# WHAT YOU SHOULD DO
Establish how many lines below contain the string "precise". Respond with that number alone.

# SUPPLIED MATERIAL
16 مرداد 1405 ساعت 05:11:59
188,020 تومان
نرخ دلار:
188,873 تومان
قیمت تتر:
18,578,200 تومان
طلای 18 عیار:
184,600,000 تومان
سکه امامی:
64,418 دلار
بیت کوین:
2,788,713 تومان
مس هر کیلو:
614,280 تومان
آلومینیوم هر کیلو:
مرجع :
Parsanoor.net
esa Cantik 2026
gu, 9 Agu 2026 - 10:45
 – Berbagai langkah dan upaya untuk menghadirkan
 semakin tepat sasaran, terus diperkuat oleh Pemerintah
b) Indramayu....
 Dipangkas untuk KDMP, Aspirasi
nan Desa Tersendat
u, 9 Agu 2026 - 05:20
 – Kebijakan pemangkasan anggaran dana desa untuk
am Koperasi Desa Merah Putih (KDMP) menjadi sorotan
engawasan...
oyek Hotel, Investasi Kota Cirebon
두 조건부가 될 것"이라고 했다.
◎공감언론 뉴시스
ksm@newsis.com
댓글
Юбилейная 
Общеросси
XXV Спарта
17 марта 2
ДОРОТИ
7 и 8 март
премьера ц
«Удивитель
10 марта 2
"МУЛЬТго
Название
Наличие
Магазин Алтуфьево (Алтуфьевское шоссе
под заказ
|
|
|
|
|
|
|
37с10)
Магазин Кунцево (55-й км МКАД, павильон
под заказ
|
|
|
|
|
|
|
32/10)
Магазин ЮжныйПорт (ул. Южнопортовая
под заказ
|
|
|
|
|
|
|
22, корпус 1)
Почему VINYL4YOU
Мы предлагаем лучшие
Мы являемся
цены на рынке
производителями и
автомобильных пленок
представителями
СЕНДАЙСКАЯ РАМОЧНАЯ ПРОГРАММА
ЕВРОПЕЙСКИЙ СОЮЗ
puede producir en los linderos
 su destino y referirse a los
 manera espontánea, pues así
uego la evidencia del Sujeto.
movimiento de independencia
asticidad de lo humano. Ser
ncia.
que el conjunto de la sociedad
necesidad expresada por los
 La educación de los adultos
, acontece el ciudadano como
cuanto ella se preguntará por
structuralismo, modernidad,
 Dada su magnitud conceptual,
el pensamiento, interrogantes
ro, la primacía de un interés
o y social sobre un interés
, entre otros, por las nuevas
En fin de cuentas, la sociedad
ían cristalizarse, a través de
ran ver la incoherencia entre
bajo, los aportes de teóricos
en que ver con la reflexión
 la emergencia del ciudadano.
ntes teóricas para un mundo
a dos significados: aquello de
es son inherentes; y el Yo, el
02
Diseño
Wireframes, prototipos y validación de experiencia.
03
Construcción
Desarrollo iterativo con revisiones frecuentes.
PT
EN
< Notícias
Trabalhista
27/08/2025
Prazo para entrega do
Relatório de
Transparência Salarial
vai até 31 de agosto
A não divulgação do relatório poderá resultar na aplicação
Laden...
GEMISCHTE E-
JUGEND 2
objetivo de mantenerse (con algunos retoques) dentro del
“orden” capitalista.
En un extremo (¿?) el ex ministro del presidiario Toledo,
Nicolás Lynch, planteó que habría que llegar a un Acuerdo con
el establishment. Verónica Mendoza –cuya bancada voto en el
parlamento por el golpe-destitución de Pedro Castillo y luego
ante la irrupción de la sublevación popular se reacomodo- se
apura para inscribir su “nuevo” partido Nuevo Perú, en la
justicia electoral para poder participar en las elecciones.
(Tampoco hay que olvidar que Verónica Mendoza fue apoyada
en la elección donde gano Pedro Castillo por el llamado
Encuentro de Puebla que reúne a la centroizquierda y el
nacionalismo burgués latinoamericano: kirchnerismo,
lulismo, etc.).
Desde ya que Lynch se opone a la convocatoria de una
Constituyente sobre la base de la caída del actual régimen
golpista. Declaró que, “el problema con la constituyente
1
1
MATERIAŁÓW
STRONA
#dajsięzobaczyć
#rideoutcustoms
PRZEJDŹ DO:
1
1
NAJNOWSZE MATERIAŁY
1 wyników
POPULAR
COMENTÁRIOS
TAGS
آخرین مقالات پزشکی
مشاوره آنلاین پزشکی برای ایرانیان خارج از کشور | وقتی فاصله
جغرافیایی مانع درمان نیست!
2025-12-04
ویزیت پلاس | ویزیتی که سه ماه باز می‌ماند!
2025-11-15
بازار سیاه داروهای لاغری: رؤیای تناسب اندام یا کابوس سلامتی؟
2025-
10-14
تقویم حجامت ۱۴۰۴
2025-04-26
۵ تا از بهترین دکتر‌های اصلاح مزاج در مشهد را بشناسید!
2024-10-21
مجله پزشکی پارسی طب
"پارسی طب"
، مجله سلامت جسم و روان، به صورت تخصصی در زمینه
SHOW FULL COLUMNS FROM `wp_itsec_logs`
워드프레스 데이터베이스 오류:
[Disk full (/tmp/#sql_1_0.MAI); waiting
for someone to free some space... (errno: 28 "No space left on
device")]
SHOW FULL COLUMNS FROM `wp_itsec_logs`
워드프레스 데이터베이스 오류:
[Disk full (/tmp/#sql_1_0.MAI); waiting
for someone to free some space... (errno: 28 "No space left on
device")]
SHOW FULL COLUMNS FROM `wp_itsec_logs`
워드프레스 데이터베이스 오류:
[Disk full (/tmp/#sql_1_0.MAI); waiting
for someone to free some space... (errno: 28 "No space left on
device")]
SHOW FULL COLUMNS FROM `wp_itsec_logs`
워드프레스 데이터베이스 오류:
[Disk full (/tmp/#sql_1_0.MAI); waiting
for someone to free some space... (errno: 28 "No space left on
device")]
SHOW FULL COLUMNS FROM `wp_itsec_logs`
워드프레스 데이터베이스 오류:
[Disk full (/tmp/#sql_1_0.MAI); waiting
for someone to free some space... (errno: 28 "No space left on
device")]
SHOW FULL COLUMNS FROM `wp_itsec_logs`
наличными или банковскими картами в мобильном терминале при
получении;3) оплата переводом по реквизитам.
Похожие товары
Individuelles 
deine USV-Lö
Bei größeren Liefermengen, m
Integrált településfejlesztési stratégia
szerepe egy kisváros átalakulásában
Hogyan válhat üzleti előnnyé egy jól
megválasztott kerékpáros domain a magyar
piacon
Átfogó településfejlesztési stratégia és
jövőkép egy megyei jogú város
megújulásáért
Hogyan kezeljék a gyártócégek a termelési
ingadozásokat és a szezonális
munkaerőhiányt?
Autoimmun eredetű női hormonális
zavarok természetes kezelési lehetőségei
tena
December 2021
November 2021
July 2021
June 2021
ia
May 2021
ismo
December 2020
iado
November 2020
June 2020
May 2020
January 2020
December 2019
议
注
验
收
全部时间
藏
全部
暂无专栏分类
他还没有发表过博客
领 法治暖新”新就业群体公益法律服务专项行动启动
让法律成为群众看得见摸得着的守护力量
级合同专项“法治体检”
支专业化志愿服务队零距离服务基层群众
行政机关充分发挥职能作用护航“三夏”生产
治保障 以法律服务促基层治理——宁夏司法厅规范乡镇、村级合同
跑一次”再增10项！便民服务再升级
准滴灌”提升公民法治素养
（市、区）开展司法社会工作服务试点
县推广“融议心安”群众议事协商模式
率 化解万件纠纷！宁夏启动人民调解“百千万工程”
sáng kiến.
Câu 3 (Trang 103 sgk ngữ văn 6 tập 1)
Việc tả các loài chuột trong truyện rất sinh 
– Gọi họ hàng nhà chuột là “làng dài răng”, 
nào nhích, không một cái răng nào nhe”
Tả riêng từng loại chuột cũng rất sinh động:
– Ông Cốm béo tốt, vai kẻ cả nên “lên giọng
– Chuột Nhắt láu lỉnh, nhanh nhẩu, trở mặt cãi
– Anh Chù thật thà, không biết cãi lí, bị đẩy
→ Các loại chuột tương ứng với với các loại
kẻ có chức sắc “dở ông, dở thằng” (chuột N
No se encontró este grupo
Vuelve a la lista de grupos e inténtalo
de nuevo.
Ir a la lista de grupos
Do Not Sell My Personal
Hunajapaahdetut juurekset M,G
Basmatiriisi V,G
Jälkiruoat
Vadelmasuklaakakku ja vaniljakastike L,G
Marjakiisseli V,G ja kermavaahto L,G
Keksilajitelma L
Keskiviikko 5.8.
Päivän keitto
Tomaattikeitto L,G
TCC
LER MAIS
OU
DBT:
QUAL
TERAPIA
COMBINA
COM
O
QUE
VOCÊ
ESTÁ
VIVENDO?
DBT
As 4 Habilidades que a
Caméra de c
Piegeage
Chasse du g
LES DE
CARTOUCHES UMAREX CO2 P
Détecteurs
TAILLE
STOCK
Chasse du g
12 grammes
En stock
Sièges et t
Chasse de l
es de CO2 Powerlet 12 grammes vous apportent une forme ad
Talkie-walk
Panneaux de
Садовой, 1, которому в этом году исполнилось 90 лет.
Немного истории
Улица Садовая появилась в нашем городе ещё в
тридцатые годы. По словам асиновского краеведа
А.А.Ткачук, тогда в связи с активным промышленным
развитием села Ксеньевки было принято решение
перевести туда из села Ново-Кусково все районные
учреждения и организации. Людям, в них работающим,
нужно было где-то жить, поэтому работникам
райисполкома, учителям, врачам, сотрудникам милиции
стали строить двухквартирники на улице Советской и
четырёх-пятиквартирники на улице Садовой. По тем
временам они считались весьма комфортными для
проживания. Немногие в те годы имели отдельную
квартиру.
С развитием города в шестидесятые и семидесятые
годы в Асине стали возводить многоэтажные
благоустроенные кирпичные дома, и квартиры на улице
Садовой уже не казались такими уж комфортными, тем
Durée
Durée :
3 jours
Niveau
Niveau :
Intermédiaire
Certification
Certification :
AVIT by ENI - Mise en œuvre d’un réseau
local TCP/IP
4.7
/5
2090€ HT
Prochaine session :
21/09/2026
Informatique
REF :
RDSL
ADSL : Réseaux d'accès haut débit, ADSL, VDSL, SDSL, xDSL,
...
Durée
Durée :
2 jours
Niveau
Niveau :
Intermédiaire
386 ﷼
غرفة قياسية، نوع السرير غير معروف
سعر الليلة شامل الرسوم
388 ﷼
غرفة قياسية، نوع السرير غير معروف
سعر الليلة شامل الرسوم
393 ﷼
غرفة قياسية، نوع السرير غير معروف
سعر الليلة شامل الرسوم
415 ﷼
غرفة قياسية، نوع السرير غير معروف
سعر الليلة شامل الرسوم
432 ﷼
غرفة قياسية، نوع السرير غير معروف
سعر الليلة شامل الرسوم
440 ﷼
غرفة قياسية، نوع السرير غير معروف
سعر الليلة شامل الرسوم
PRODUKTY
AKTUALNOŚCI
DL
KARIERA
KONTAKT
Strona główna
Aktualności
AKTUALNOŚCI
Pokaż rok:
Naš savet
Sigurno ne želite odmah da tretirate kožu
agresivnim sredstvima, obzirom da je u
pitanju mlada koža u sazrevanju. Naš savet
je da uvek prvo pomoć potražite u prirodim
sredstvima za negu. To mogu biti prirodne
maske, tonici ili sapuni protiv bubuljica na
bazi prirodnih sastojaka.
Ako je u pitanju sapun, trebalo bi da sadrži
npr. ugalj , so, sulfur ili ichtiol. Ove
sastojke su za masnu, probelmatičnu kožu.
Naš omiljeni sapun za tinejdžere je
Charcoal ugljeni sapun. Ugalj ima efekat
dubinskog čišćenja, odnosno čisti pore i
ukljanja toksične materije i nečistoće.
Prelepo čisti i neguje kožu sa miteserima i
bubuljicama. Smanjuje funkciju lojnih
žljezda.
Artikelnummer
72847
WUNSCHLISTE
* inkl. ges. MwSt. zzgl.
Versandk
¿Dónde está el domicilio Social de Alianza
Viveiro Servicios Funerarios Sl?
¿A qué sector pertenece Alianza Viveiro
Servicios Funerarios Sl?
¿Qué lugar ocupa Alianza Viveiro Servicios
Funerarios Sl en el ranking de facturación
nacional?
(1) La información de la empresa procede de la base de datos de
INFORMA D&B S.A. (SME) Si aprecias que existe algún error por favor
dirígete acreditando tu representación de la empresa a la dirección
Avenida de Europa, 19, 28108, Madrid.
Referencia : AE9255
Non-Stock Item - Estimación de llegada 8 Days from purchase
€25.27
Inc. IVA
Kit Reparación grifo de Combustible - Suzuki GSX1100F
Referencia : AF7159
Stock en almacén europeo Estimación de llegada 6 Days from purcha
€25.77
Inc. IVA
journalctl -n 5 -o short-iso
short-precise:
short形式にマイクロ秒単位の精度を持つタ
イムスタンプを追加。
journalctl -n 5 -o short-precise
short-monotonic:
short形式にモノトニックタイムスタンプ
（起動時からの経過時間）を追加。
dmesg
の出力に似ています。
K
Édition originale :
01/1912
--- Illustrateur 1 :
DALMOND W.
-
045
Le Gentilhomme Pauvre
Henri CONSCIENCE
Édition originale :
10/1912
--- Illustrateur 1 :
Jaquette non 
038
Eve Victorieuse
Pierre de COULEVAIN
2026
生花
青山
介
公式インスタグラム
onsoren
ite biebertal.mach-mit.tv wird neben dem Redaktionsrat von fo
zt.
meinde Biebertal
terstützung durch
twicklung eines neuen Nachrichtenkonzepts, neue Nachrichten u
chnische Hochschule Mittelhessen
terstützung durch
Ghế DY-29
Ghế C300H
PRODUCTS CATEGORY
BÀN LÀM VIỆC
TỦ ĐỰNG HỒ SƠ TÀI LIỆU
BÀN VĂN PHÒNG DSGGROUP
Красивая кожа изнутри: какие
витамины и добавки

# SOLVED EXERCISE
2